Structured page parsing data:
┄┄┄┄┄┄┄┄┄┄

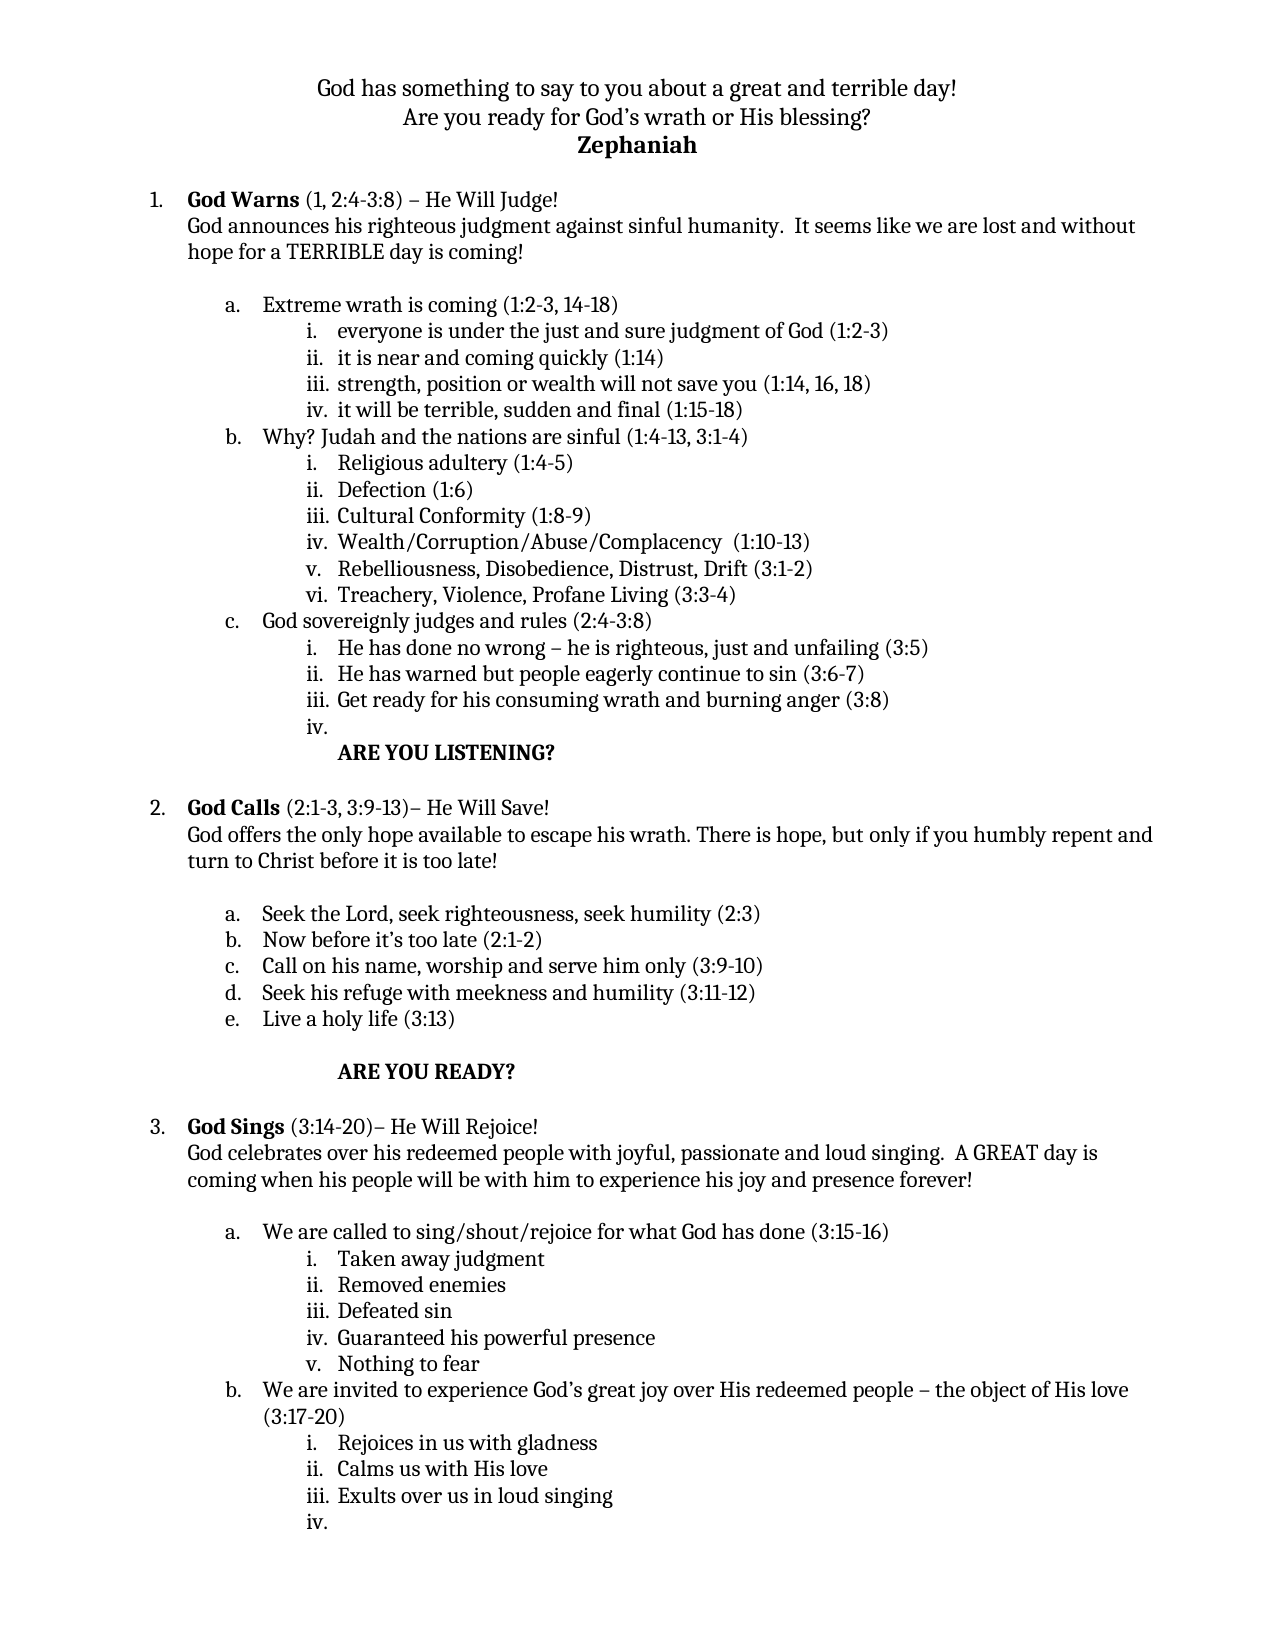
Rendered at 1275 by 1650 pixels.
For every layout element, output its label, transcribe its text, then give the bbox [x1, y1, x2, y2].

list Now before it’s too late (2:1-2) [225, 927, 1162, 953]
list Defeated sin [306, 1298, 1162, 1324]
list He has warned but people eagerly continue to sin (3:6-7) [306, 661, 1162, 687]
list Seek his refuge with meekness and humility (3:11-12) [225, 979, 1162, 1006]
list God sovereignly judges and rules (2:4-3:8) [225, 608, 1162, 634]
list Taken away judgment [306, 1245, 1162, 1272]
list Exults over us in loud singing [306, 1483, 1162, 1509]
list ARE YOU LISTENING? [337, 740, 1162, 795]
list God Warns (1, 2:4-3:8) – He Will Judge! [150, 186, 1162, 213]
list Live a holy life (3:13) [225, 1006, 1162, 1032]
list Extreme wrath is coming (1:2-3, 14-18) [225, 292, 1162, 318]
list it will be terrible, sudden and final (1:15-18) [306, 397, 1162, 424]
list Seek the Lord, seek righteousness, seek humility (2:3) [225, 900, 1162, 927]
list Cultural Conformity (1:8-9) [306, 503, 1162, 529]
list Call on his name, worship and serve him only (3:9-10) [225, 953, 1162, 979]
list God Calls (2:1-3, 3:9-13)– He Will Save! [150, 795, 1162, 821]
list it is near and coming quickly (1:14) [306, 344, 1162, 371]
list everyone is under the just and sure judgment of God (1:2-3) [306, 318, 1162, 344]
list Wealth/Corruption/Abuse/Complacency (1:10-13) [306, 529, 1162, 555]
text ARE YOU READY? [262, 1058, 1162, 1114]
list Guaranteed his powerful presence [306, 1324, 1162, 1351]
list Rejoices in us with gladness [306, 1430, 1162, 1456]
list Removed enemies [306, 1272, 1162, 1298]
list Defection (1:6) [306, 476, 1162, 503]
list He has done no wrong – he is righteous, just and unfailing (3:5) [306, 634, 1162, 661]
list We are invited to experience God’s great joy over His redeemed people – the object of His love (3:17-20) [225, 1377, 1162, 1430]
list We are called to sing/shout/rejoice for what God has done (3:15-16) [225, 1219, 1162, 1245]
list Calms us with His love [306, 1456, 1162, 1483]
list Nothing to fear [306, 1351, 1162, 1377]
list Get ready for his consuming wrath and burning anger (3:8) [306, 687, 1162, 713]
list Treachery, Violence, Profane Living (3:3-4) [306, 582, 1162, 608]
list God Sings (3:14-20)– He Will Rejoice! [150, 1114, 1162, 1140]
list Why? Judah and the nations are sinful (1:4-13, 3:1-4) [225, 424, 1162, 450]
list Rebelliousness, Disobedience, Distrust, Drift (3:1-2) [306, 555, 1162, 582]
list God announces his righteous judgment against sinful humanity. It seems like we are lost and without hope for a TERRIBLE day is coming! [187, 213, 1162, 266]
list God offers the only hope available to escape his wrath. There is hope, but only if you humbly repent and turn to Christ before it is too late! [187, 821, 1162, 874]
list God celebrates over his redeemed people with joyful, passionate and loud singing. A GREAT day is coming when his people will be with him to experience his joy and presence forever! [187, 1140, 1162, 1193]
list Religious adultery (1:4-5) [306, 450, 1162, 476]
list strength, position or wealth will not save you (1:14, 16, 18) [306, 371, 1162, 397]
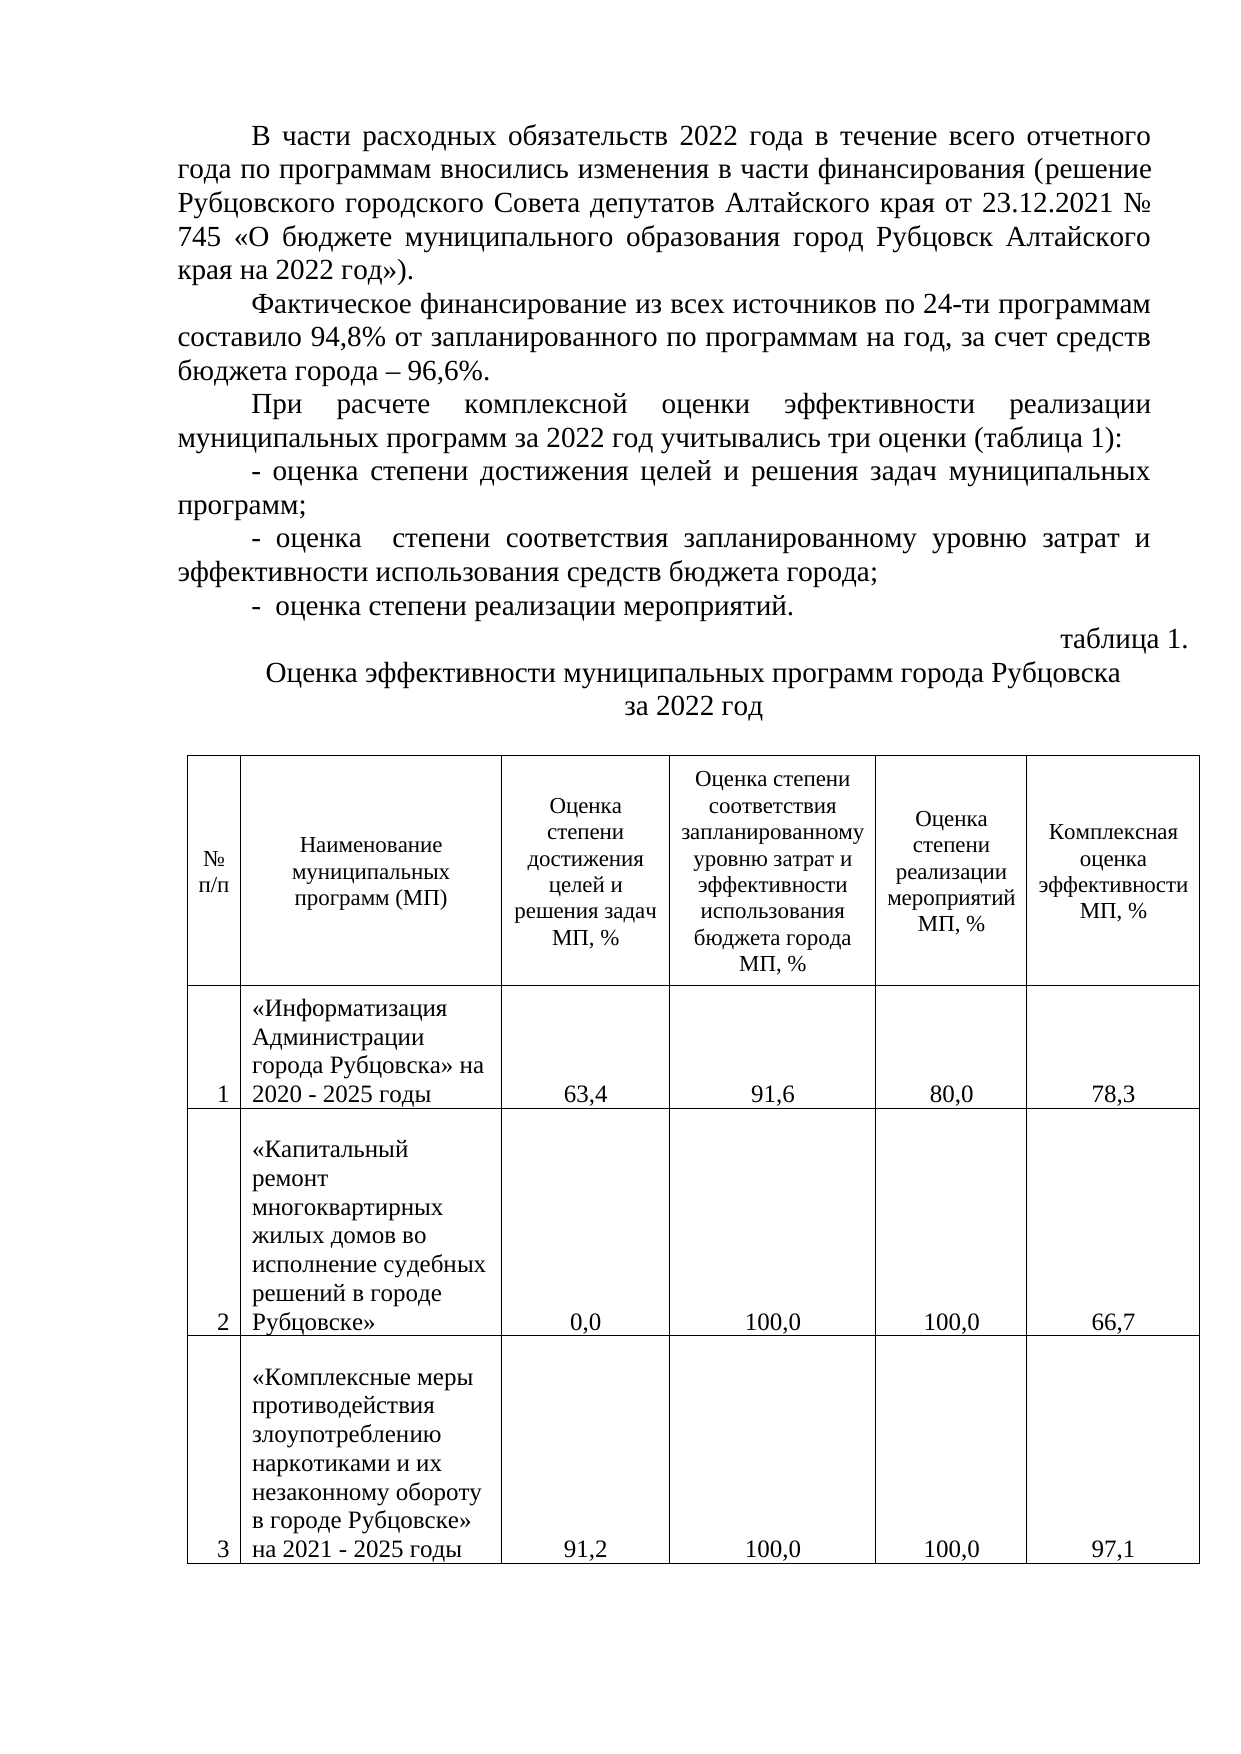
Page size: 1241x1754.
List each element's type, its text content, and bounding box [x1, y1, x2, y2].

┄┄┄┄┄┄┄┄┄┄

The answer must be an exact restatement of all the records, with no pictures included.

▶ **EXERCISE RESULT**:
Rendered at 1275 by 1650 pixels.
For every layout element, output its label, transcribe its text, then give the bbox [x1, y1, x2, y2].

list Now before it’s too late (2:1-2) [225, 927, 1162, 953]
list Defeated sin [306, 1298, 1162, 1324]
list He has warned but people eagerly continue to sin (3:6-7) [306, 661, 1162, 687]
list Seek his refuge with meekness and humility (3:11-12) [225, 979, 1162, 1006]
list God sovereignly judges and rules (2:4-3:8) [225, 608, 1162, 634]
list Taken away judgment [306, 1245, 1162, 1272]
list Exults over us in loud singing [306, 1483, 1162, 1509]
list ARE YOU LISTENING? [337, 740, 1162, 795]
list God Warns (1, 2:4-3:8) – He Will Judge! [150, 186, 1162, 213]
list Live a holy life (3:13) [225, 1006, 1162, 1032]
list Extreme wrath is coming (1:2-3, 14-18) [225, 292, 1162, 318]
list it will be terrible, sudden and final (1:15-18) [306, 397, 1162, 424]
list Seek the Lord, seek righteousness, seek humility (2:3) [225, 900, 1162, 927]
list Cultural Conformity (1:8-9) [306, 503, 1162, 529]
list Call on his name, worship and serve him only (3:9-10) [225, 953, 1162, 979]
list God Calls (2:1-3, 3:9-13)– He Will Save! [150, 795, 1162, 821]
list it is near and coming quickly (1:14) [306, 344, 1162, 371]
list everyone is under the just and sure judgment of God (1:2-3) [306, 318, 1162, 344]
list Wealth/Corruption/Abuse/Complacency (1:10-13) [306, 529, 1162, 555]
text ARE YOU READY? [262, 1058, 1162, 1114]
list Guaranteed his powerful presence [306, 1324, 1162, 1351]
list Rejoices in us with gladness [306, 1430, 1162, 1456]
list Removed enemies [306, 1272, 1162, 1298]
list Defection (1:6) [306, 476, 1162, 503]
list He has done no wrong – he is righteous, just and unfailing (3:5) [306, 634, 1162, 661]
list We are invited to experience God’s great joy over His redeemed people – the object of His love (3:17-20) [225, 1377, 1162, 1430]
list We are called to sing/shout/rejoice for what God has done (3:15-16) [225, 1219, 1162, 1245]
list Calms us with His love [306, 1456, 1162, 1483]
list Nothing to fear [306, 1351, 1162, 1377]
list Get ready for his consuming wrath and burning anger (3:8) [306, 687, 1162, 713]
list Treachery, Violence, Profane Living (3:3-4) [306, 582, 1162, 608]
list God Sings (3:14-20)– He Will Rejoice! [150, 1114, 1162, 1140]
list Why? Judah and the nations are sinful (1:4-13, 3:1-4) [225, 424, 1162, 450]
list Rebelliousness, Disobedience, Distrust, Drift (3:1-2) [306, 555, 1162, 582]
list God announces his righteous judgment against sinful humanity. It seems like we are lost and without hope for a TERRIBLE day is coming! [187, 213, 1162, 266]
list God offers the only hope available to escape his wrath. There is hope, but only if you humbly repent and turn to Christ before it is too late! [187, 821, 1162, 874]
list God celebrates over his redeemed people with joyful, passionate and loud singing. A GREAT day is coming when his people will be with him to experience his joy and presence forever! [187, 1140, 1162, 1193]
list Religious adultery (1:4-5) [306, 450, 1162, 476]
list strength, position or wealth will not save you (1:14, 16, 18) [306, 371, 1162, 397]
Page size: 1241x1754.
List each element's type, its text content, and bounding box [x1, y1, x2, y2].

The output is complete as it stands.